__What is being asked__
From the listing below, reproduce word for word the part that opens with the line containing "pédaler dans la choucroute" and closes with the line containing "aufzuführen. Von ihm"; reproduce nothing else.

__Study material__

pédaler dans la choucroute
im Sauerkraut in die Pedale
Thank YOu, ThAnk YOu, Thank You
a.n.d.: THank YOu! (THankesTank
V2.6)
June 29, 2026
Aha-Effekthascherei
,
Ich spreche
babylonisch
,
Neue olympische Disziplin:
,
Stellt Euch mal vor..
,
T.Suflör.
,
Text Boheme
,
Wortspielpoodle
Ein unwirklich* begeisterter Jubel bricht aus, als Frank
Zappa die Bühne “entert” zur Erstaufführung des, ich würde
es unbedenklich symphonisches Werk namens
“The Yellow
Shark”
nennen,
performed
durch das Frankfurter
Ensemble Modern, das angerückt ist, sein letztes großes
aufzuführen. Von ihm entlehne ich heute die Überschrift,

...

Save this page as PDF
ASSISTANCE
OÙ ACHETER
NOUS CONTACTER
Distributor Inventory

__Your solution__
pédaler dans la choucroute
im Sauerkraut in die Pedale
Thank YOu, ThAnk YOu, Thank You
a.n.d.: THank YOu! (THankesTank
V2.6)
June 29, 2026
Aha-Effekthascherei
,
Ich spreche
babylonisch
,
Neue olympische Disziplin:
,
Stellt Euch mal vor..
,
T.Suflör.
,
Text Boheme
,
Wortspielpoodle
Ein unwirklich* begeisterter Jubel bricht aus, als Frank
Zappa die Bühne “entert” zur Erstaufführung des, ich würde
es unbedenklich symphonisches Werk namens
“The Yellow
Shark”
nennen,
performed
durch das Frankfurter
Ensemble Modern, das angerückt ist, sein letztes großes
aufzuführen. Von ihm entlehne ich heute die Überschrift,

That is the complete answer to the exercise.